In realization of that right that assists them, the RGPTC now imposes, unequivocally, the mandatory hearing of the child from the age of 12 and, before that, whenever it has enough maturity, setting also the rules to which the inquiry must obey (arts. 4/1 / c, 5). Thus, and with regard to the processes regulated in the RGPTC, such as the establishment or modification of custody regimes, children will have to be heard and their opinion should be taken into account.
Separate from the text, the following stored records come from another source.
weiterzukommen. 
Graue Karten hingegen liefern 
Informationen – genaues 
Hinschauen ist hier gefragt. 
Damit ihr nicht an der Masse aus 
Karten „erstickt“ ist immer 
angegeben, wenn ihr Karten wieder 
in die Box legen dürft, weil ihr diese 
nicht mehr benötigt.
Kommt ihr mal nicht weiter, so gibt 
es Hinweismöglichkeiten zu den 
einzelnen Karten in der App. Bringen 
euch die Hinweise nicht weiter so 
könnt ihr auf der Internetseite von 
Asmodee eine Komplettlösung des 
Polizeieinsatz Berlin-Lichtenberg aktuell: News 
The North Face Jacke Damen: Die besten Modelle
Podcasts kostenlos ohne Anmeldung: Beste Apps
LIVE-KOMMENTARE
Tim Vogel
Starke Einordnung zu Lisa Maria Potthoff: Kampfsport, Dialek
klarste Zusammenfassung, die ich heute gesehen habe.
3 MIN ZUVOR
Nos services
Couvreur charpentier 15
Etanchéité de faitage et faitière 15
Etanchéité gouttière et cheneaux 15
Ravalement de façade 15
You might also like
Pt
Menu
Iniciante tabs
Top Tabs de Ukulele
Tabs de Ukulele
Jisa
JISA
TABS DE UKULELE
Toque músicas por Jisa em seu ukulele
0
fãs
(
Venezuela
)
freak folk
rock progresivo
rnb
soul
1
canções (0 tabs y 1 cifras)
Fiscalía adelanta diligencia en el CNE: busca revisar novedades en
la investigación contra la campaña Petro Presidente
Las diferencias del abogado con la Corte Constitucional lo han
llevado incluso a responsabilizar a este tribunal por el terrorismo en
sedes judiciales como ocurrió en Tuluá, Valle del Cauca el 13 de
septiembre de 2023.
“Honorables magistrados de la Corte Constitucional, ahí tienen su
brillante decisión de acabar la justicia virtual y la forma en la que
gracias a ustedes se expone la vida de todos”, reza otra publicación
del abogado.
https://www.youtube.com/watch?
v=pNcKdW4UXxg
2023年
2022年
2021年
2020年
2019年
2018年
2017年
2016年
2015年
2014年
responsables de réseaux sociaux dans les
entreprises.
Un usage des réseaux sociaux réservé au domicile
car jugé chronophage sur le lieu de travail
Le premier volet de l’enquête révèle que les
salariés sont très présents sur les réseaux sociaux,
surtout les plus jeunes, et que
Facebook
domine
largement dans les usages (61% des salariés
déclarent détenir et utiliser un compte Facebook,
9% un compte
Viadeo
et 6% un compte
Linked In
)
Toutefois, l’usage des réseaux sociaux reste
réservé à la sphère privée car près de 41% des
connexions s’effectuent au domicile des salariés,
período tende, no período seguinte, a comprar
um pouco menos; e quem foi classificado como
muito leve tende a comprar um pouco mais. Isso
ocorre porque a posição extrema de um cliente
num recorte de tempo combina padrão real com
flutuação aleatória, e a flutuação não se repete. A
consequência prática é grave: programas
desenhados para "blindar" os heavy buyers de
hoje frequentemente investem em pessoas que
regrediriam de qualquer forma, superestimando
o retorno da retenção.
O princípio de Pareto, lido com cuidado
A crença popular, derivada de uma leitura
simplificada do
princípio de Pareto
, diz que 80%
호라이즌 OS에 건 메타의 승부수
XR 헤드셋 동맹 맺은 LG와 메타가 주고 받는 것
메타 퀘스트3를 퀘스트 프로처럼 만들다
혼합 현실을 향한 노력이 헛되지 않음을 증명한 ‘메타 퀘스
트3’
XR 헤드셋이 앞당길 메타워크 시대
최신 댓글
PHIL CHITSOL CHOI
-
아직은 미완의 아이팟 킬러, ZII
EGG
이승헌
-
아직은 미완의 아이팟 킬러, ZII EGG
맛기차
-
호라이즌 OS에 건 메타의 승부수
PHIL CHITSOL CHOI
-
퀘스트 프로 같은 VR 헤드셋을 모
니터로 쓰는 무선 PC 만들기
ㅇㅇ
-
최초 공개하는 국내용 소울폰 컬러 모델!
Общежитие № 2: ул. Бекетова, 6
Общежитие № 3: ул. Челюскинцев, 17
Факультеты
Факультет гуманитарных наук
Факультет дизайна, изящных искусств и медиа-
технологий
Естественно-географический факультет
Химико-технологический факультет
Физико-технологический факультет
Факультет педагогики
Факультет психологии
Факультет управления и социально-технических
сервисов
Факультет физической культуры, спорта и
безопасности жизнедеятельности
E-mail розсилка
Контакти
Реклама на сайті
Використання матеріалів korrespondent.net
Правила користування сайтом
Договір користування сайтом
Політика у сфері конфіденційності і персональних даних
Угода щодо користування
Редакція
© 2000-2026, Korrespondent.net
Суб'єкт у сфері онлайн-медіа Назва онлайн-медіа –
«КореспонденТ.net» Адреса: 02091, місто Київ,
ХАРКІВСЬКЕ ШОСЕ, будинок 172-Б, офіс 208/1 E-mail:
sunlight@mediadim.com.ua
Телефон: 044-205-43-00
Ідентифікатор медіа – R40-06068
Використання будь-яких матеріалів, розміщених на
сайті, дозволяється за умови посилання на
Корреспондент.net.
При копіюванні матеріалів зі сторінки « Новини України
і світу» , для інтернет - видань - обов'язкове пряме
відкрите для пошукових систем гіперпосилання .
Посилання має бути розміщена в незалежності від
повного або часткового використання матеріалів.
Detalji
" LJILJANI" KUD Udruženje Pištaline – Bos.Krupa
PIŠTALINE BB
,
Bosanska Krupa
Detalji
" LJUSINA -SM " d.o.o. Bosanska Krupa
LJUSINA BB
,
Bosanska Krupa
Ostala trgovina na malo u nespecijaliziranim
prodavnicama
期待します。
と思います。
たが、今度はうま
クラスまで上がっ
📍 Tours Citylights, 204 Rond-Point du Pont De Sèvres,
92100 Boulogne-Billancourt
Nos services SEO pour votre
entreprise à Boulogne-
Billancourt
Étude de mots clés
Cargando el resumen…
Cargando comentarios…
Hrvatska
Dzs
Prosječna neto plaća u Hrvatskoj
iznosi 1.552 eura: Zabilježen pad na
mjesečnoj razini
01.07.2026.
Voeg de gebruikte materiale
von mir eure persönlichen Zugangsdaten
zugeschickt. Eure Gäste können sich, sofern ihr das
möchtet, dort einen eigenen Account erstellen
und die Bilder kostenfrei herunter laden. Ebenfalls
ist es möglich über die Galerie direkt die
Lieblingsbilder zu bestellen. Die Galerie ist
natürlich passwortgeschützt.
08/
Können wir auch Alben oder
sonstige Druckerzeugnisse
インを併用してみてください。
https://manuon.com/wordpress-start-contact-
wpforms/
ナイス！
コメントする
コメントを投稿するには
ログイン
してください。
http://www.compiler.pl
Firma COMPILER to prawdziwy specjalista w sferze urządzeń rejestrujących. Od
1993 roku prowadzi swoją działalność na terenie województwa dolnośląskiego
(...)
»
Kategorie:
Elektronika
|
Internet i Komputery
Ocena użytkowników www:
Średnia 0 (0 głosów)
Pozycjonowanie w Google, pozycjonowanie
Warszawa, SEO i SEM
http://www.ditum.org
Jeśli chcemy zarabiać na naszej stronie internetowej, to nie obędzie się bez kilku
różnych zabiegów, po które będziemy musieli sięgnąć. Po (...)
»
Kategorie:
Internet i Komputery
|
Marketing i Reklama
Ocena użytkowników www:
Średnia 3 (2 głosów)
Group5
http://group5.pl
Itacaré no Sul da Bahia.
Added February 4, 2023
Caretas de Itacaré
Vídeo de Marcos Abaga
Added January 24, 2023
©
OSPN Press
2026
This does not mean, of course, that what children verbalize is done, but that their opinion is taken into due consideration in the court decision.

Therefore, the question arises as to whether parents’ lawyers should be present at the child’s hearing, particularly in the context of custody lawsuits.

The question arises because many judges and lawyers, including myself, understand that the presence of parent’s lawyers could constrain and inhibit the child, thus conditioning the authenticity and spontaneity of the child’s statements.

It seems unequivocal that children and young people associate parent’s lawyers with the parents themselves, and imagine that whatever they verbalize will be relayed to their parents by the respective representatives, thus aggravating the frequent loyalty conflicts in these processes. Also, the child’s hearing in court is, in itself, a difficult and even anguishing moment, since it is a matter of revealing private, familiar facts, before strangers in an unknown and perhaps intimidating place. The presence of lawyers would therefore help to dispel the informal and reserved environment within which the hearing should take place.

Psychologists who have spoken out on the subject also advocate restricting the presence of lawyers.

Following this position, The Portuguese Bar Association approved in 2019, an Opinion by Rui Alves Pereira, whose content we fully subscribe, in which it is argued that the presence of parent’s lawyers in children hearings under art. 5, paragraphs 1 and 2, of the RGPTC should be restricted.

We couldn’t agree more!

In cases where children have been appointed their owns lawyers, this limitation does not apply. Whenever children are assisted by their own lawyers, different from the ones representing their parents, they must of course be present whenever children intervene in judicial acts, namely in their hearings, for obvious reasons.